Digicommissaris zet zijn tanden in de GDI
‘Het vertrouwen van burgers in de overheid wordt steeds sterker bepaald door de wijze waarop wij de digitale dienstverlening met elkaar hebben geregeld.’ Reden te meer voor Digicommissaris Bas Eenhoorn om de realisatie van de generieke digitale infrastructuur (GDI) te versnellen. Binnen twee jaar wil hij de opdracht afronden.
In augustus van dit jaar werd Eenhoorn officieel benoemd tot Nationaal Commissaris Digitale Overheid (NCDO). Aan hem de taak om afspraken te maken met de verschillende overheden over het digitale verkeer, en te zorgen voor afstemming op nationaal niveau. ‘Ten eerste wordt het tijd dat iedere burger op basis van eenmalige authenticatie bij alle overheden terechtkan. Denk aan een digitaal kluisje waarin je persoonlijke gegevens bewaard worden, zodat deze door meerdere overheden voor diverse doeleinden inzetbaar zijn.’ Aan inGovernment vertelt Eenhoorn dat hij beseft dat dit thema gevoelig ligt gezien vanwege de ervaringen met het Elektronisch Patiënten Dossier, ‘maar het is een onmisbare schakel binnen de GDI’. Een ander aandachtspunt van de Digicommissaris, is sturing. Naar zijn idee is het ‘stuur’ momenteel verdeeld over heel veel personen, wat het bijzonder lastig maakt om gezamenlijk richting te bepalen. ‘In Denemarken is de aansturing centraal belegd en dat leidt tot betere resultaten. Nu lijkt Nederland in veel opzichten op Denemarken, dus een vraag die ik probeer te beantwoorden is: waarom zou een centraal sturingsmodel hier niet kunnen werken?’
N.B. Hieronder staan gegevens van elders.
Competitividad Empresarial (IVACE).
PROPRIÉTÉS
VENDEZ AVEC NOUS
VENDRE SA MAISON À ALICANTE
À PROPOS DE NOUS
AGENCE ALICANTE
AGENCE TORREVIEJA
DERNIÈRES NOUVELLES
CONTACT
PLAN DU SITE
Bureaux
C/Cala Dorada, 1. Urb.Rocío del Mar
De digivaardigheid van burgers blijkt Eenhoorn enigszins in een spagaat te brengen. Vanuit zijnrol als Digicommissaris gaat hij hier zeker aandacht voor vragen, maar tegelijkertijd moet niet meer van hem worden verwacht. ‘De GDI moet er zijn voor alle burgers, dus ook voor hen die minder digivaardig zijn. Via hulpverleners en aparte loketten kunnen inwoners digitale vaardigheden aanleren, zoals dat nu al gebeurt in bibliotheken. Ondanks het feit dat de overheid altijd rekening dient te houden met mensen die niet digivaardig zijn, zie ik het niet als mijn taak om daar als Digicommissaris oplossingen voor te vinden.’ Voor de zomer van 2015 presenteert hij een gezamenlijke marsroute waarin alle partijen zich zullen herkennen.